So the boat ride to Luang Prabang wasn't so bad. It wasn't the most comfortable transportation I've ever taken, but it was far better than the 8-hour, 3rd-class train ride I took from the south of Thailand to Bangkok.
It's really a bizarre thing when you think about it. They crammed about 100 westerners on the boat--which could have "comfortably" held 70 or so. So it wasn't outrageously overcrowded. It made for an interesting group, though. Of the 100 or so passengers, I'd estimate 85% were younger than me. 95% were white. And probably 90% were native English speakers--mostly Brits, with lots of Aussies and Canadians, as well as a spattering of Americans with the occasional German or French. And they were by and large upper-class and educated kids--you know, the type to travel to SE Asia.
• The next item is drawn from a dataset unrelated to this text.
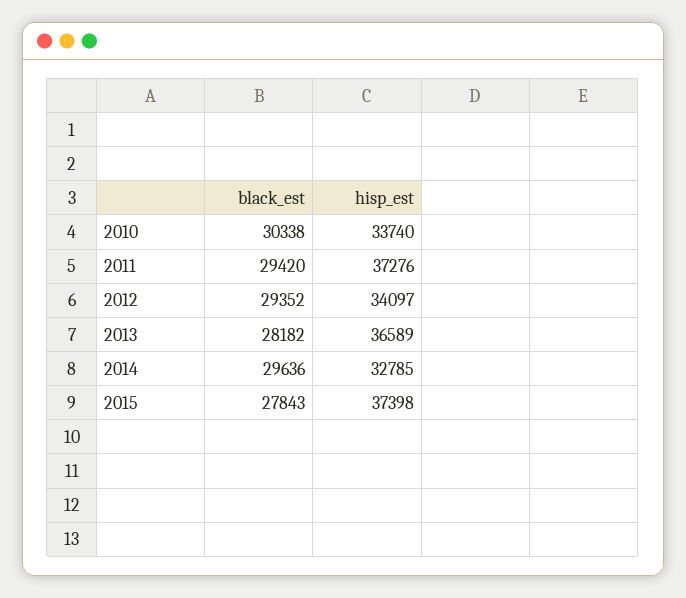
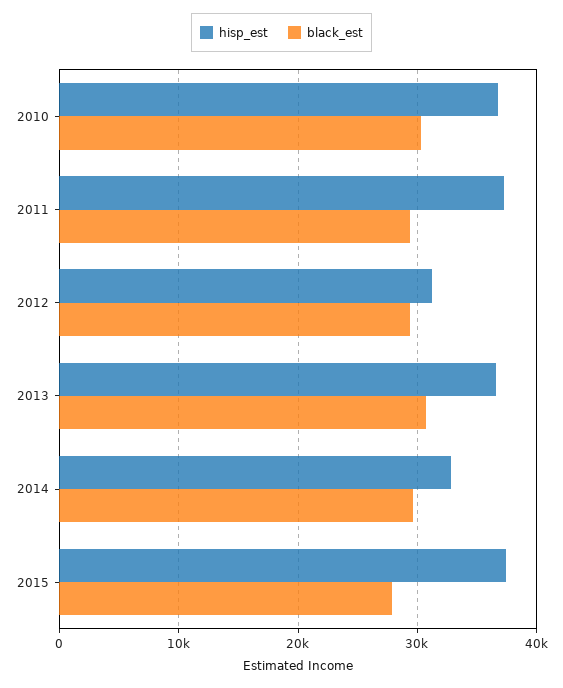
hisp_est, 2010: 33740 -> 37000
hisp_est, 2012: 34097 -> 31000
black_est, 2013: 28182 -> 31000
So here you have this group all arriving at once in the town of
Luang Prabang after a two-day boat journey together. And I'd believe we were in Southern France except that it's over 35°C and people aren't all snotty when I approach them speaking English. The streets are wide, the place is littered with sidewalk cafes, winebars, and creperies, and the architecture is unmistakable French. Yet only the old (and educated) people still speak French; the new generation speaks English (as their second language). Only a few signs are still in French. Haha, take THAT, France. Your language FAILED.
So yeah, it's a weird thing, being part of 100 white, upper-class, young, native-english speakers being dropped off in this town on the Mekong of central Lao that could just as well be France. So far I'm loving it!
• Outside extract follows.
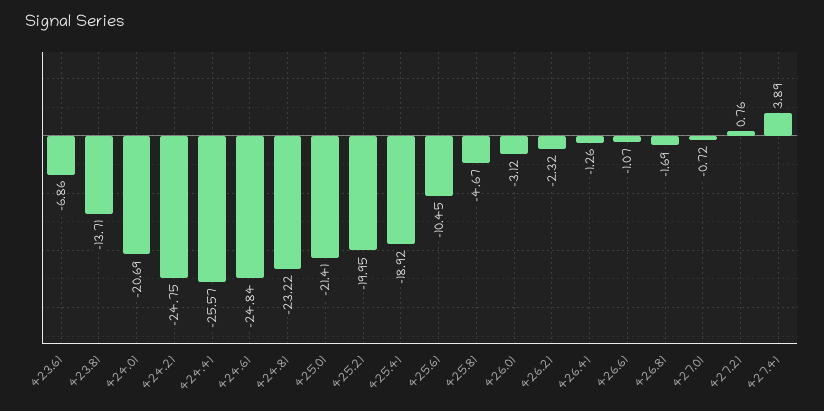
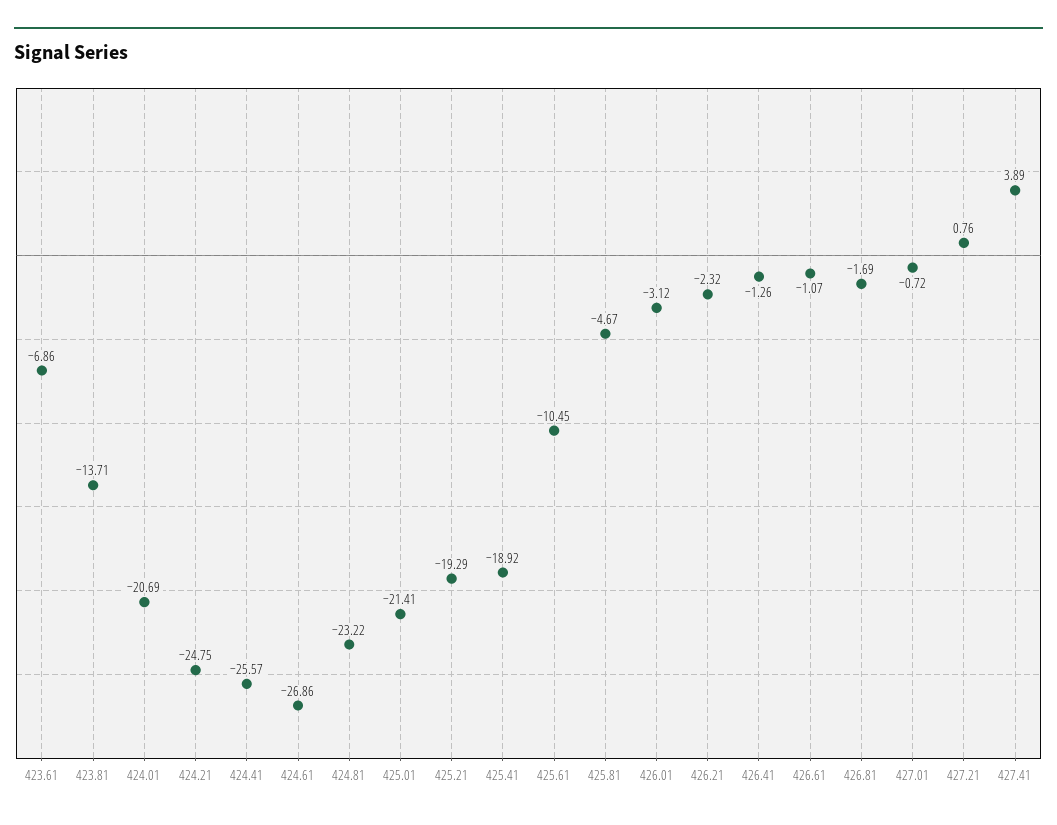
424.61: -24.84 -> -26.86
425.21: -19.95 -> -19.29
Tomorrow I'm joining a group of Brits and one Canadian girl to do a 3-hour kayaking trip, and the next day a few of us are going on another jungle-trek. It's really convenient having made friends with the tourists before even arriving.
So why does the rest of the world call Lao Laos? I read something in Lonely Planet to the effect of when the French colonized it, they read somewhere "Lao's blah blah blah" as the name of the country and so thought it was actually Laos; for some reason that stuck. That story seems a bit suspect, given that the Laos wouldn't have used roman characters to spell their country name to begin with; but it's a nice story.